まず洗車コースを選んだあと、ドライブスルーという、乗ったままで小型の門のような機械が行き来しながら大きなブラシで車を洗う場所へ恐る恐る進んでみた。窓やサンルーフが完全に閉まっていることを確認してから、ミラーをたたんでエンジンを止めて待っているとその門のような機械が動き出す。滝のような水をかけられた後、まるで昆布で出来た大きくて細長い短冊のようなブラシが前から迫ってくる。横からは別のブラシが窓一面を覆うように。
車の中にいるとまるで海中にでも落とされたようで、短時間ではあるものの、車内が真っ暗になる。多分007映画ならそこには恐ろしい!仕掛けがいくつかあって、敏腕スパイ、ジェームズ・ボンドが悪のシンジケートに襲われる、というような場面になっても不思議はない。もちろん、ボンドのことだから最後には必ず無事脱出できるのだが。その、門のような機械は水洗い、ワックスがけ、乾燥と何度も往復してそのたびに前後左右視界が無く閉じ込められたような気分になる(少し大袈裟か?)。多分5分間にも満たない短時間なのだろうがそれでも終了の赤い表示が出るとほっと。

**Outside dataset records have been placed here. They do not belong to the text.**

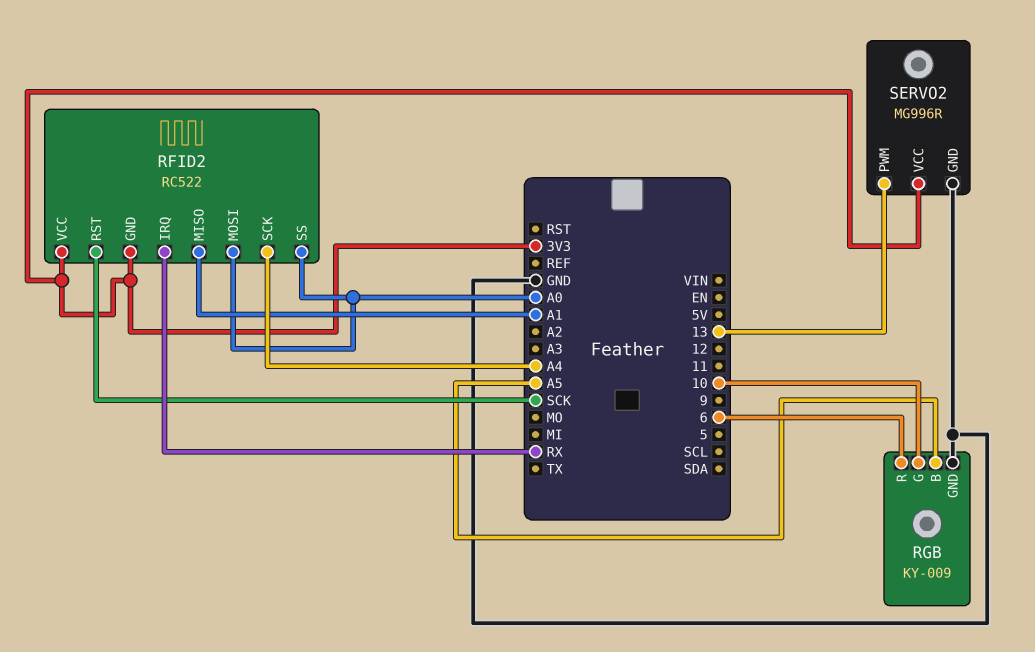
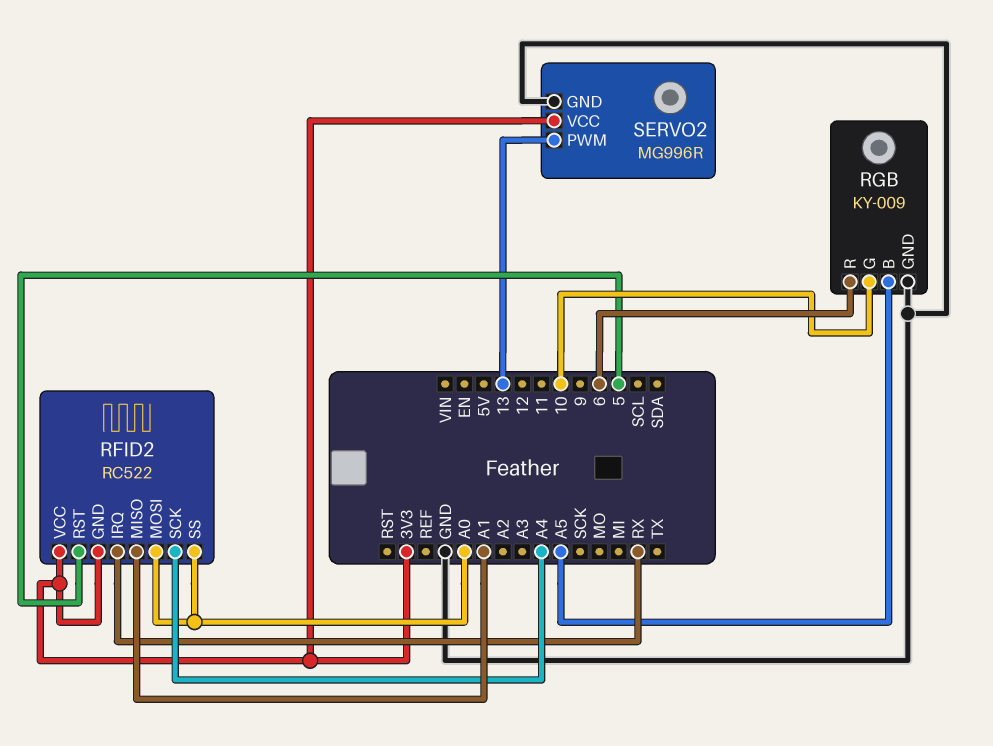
RFID2 pin RST: SCK -> 5

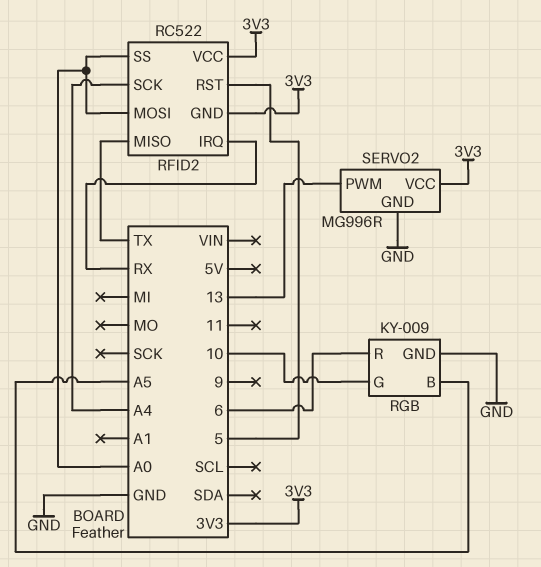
RFID2 pin MISO: A1 -> TX

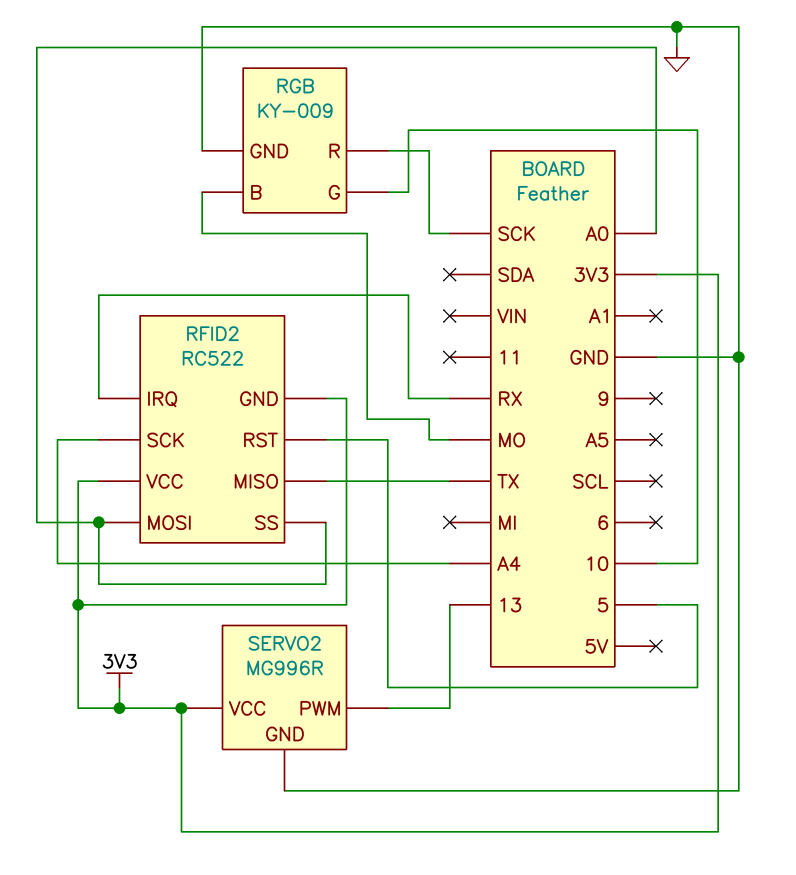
RGB pin B: A5 -> MO
RGB pin R: 6 -> SCK

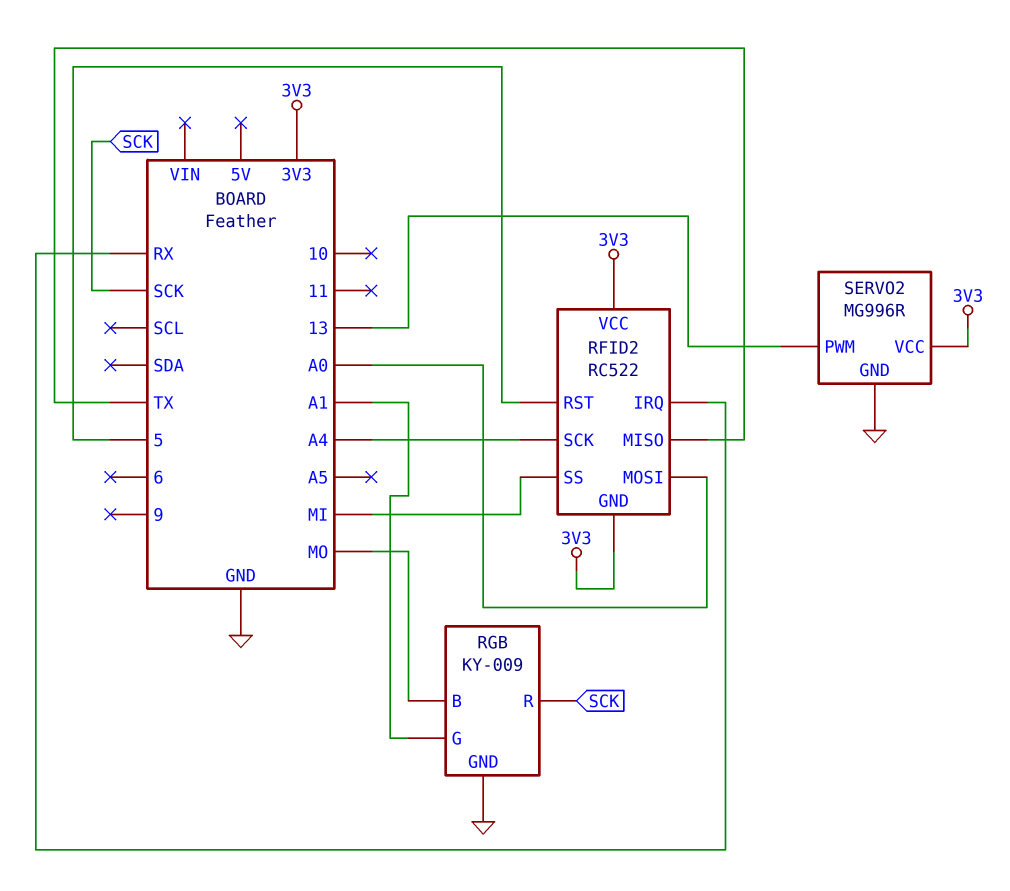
RFID2 pin SS: A0 -> MI
RGB pin G: 10 -> A1

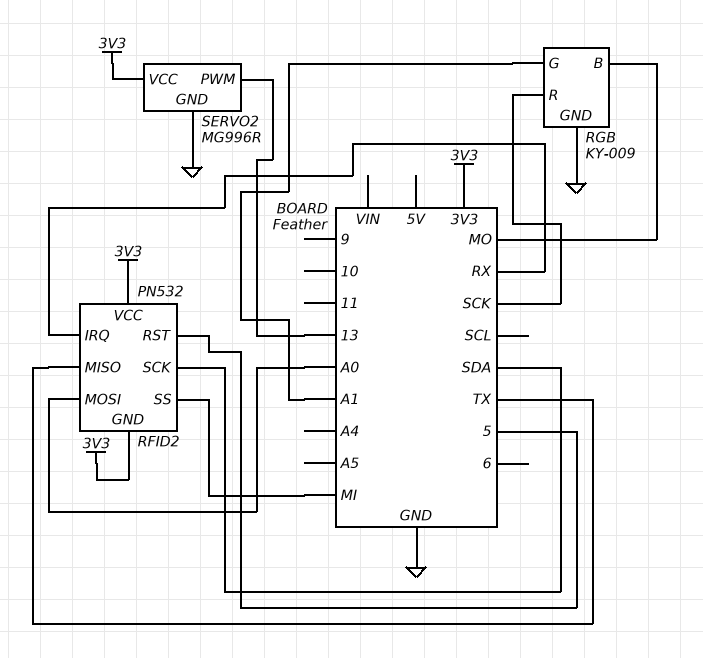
RFID2: RC522 -> PN532
RFID2 pin SCK: A4 -> SDA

歳のせいなのか、最近は自分は高所恐怖症だけでなく閉所恐怖症にもなったようだ。若い頃は高い所からは何が見えるのだろうか、あるいはこのトンネルの向こうに何があるのだろうかと言う好奇心で高い所に上ったり狭いところにも割と平気でもぐりこんだものだが、いつの間にか高い塔の天辺からの眺望やトンネルの先にあるものへの期待よりも、そこから転落するのではないか、あるいはそこに閉じ込められてしまい出てくることが出来なくなるのではないかと言う恐怖心というか弱気の虫が頭をもたげてくるようになった。おそらく今では余程のことが無い限り細長い、狭い所にもぐりこむ気にはなれないだろうと思う。たかが洗車場でそんなことを想像するくらいだから、いかに気が弱くなってきたかが判る。
洗車場とも閉所恐怖症とも関係ないが、昨日に引き続いてハンガリーのお土産の一つ、手前に漁夫の砦とマーチャーシュ聖堂、後ろ(上)のほうにブダの王宮を彫り込んだ石膏製の壁飾り。ハンガリーは他の東欧諸国が主としてスラブ語系の民族なのに対してマジャル人であり、また、その言葉はフィンランド語や日本語にも似ていると言われどこか親近感を感じさせるところがある(”散文の最も深く最も真実の音色は 哀切に歌うヴァイオリンではなく, チェロの響きである”と)。